Work item:
In the listing below, the lines starting with the line with "3. async await" and going on through the line with "## 数组实例的 flat() 和 flatMap()" are to be reproduced exactly, and only those.

Data:
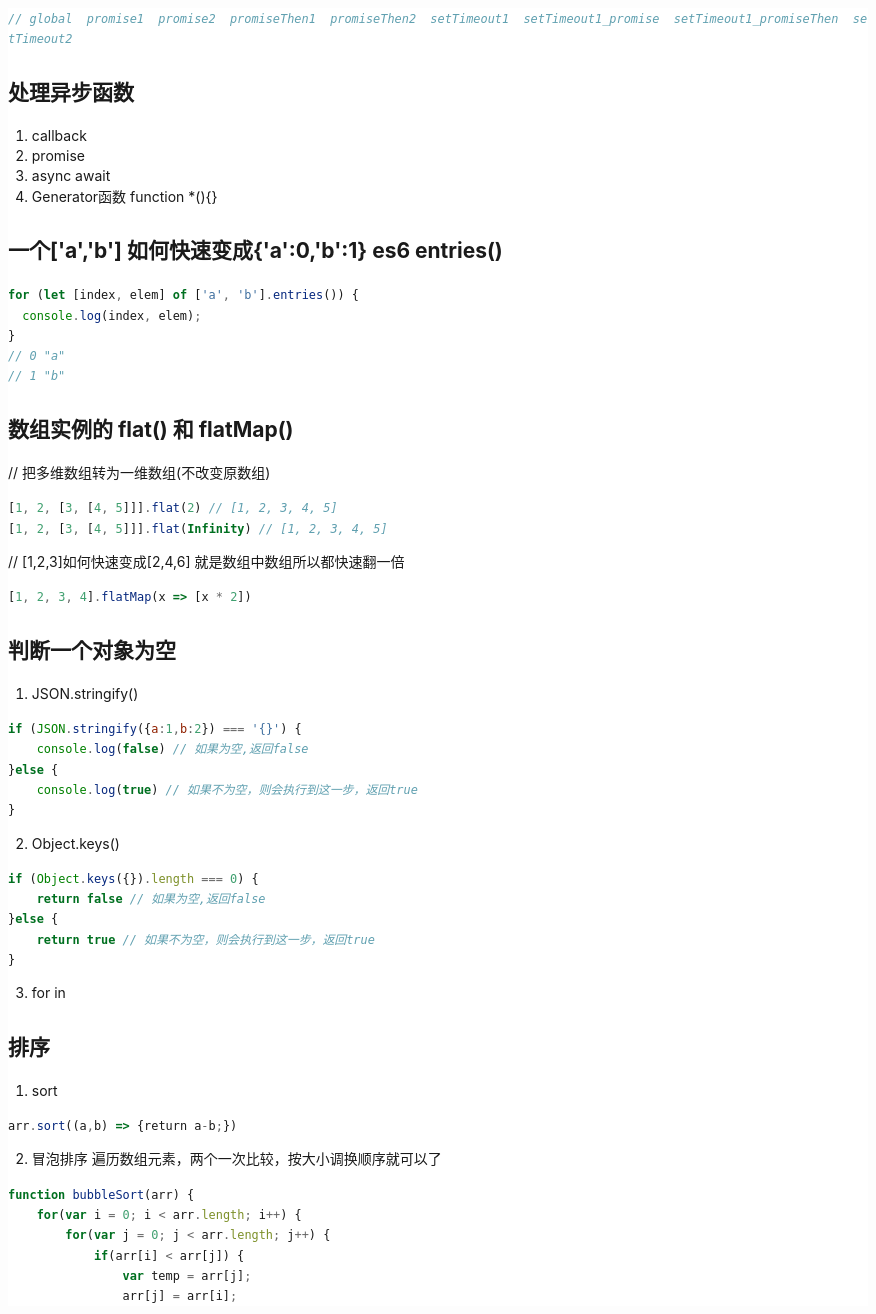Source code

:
 ```javascript
// global  promise1  promise2  promiseThen1  promiseThen2  setTimeout1  setTimeout1_promise  setTimeout1_promiseThen  setTimeout2
```

## 处理异步函数
1. callback
2. promise
3. async await
4. Generator函数 function *(){}

## 一个['a','b']   如何快速变成{'a':0,'b':1}  es6  entries()
```javascript
for (let [index, elem] of ['a', 'b'].entries()) {
  console.log(index, elem);
}
// 0 "a"
// 1 "b"
```

## 数组实例的 flat() 和 flatMap()
// 把多维数组转为一维数组(不改变原数组)
```javascript
[1, 2, [3, [4, 5]]].flat(2) // [1, 2, 3, 4, 5]
[1, 2, [3, [4, 5]]].flat(Infinity) // [1, 2, 3, 4, 5]
```
// [1,2,3]如何快速变成[2,4,6]   就是数组中数组所以都快速翻一倍
```javascript
[1, 2, 3, 4].flatMap(x => [x * 2])
```

## 判断一个对象为空
1. JSON.stringify()
```javascript
if (JSON.stringify({a:1,b:2}) === '{}') {
    console.log(false) // 如果为空,返回false
}else {
    console.log(true) // 如果不为空，则会执行到这一步，返回true
}
```
2. Object.keys()
```javascript
if (Object.keys({}).length === 0) {
    return false // 如果为空,返回false
}else {
    return true // 如果不为空，则会执行到这一步，返回true
}
```
3. for in

## 排序
1. sort
```javascript
arr.sort((a,b) => {return a-b;})
```
2. 冒泡排序  遍历数组元素，两个一次比较，按大小调换顺序就可以了
```javascript
function bubbleSort(arr) {
    for(var i = 0; i < arr.length; i++) {
        for(var j = 0; j < arr.length; j++) {
            if(arr[i] < arr[j]) {
                var temp = arr[j];
                arr[j] = arr[i];
```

Response for this exercise:
3. async await
4. Generator函数 function *(){}

## 一个['a','b']   如何快速变成{'a':0,'b':1}  es6  entries()
```javascript
for (let [index, elem] of ['a', 'b'].entries()) {
  console.log(index, elem);
}
// 0 "a"
// 1 "b"
```

## 数组实例的 flat() 和 flatMap()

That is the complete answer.